In the copy, include no images, and repeat each entry precisely as written.

━━━━━━━━━━━━━━━━

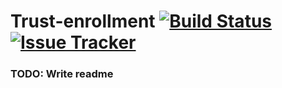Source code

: # Trust-enrollment [![Build Status](https://travis-ci.org/associatedemployers/trust-enrollment.svg?branch=master)](https://travis-ci.org/associatedemployers/trust-enrollment) [![Issue Tracker](https://badge.waffle.io/associatedemployers/trust-enrollment.png)](https://waffle.io/associatedemployers/trust-enrollment)

### TODO: Write readme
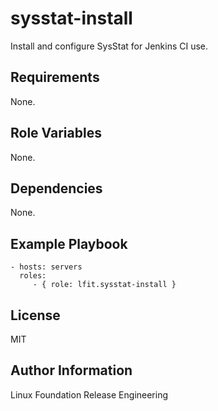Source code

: sysstat-install
===============

Install and configure SysStat for Jenkins CI use.

Requirements
------------

None.

Role Variables
--------------

None.

Dependencies
------------

None.

Example Playbook
----------------

    - hosts: servers
      roles:
         - { role: lfit.sysstat-install }

License
-------

MIT

Author Information
------------------

Linux Foundation Release Engineering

━━━━━━━━━━━━━━━━

- [ANSWER]
Source code

: # Trust-enrollment [![Build Status](https://travis-ci.org/associatedemployers/trust-enrollment.svg?branch=master)](https://travis-ci.org/associatedemployers/trust-enrollment) [![Issue Tracker](https://badge.waffle.io/associatedemployers/trust-enrollment.png)](https://waffle.io/associatedemployers/trust-enrollment)

### TODO: Write readme
Source code

: sysstat-install
===============

Install and configure SysStat for Jenkins CI use.

Requirements
------------

None.

Role Variables
--------------

None.

Dependencies
------------

None.

Example Playbook
----------------

    - hosts: servers
      roles:
         - { role: lfit.sysstat-install }

License
-------

MIT

Author Information
------------------

Linux Foundation Release Engineering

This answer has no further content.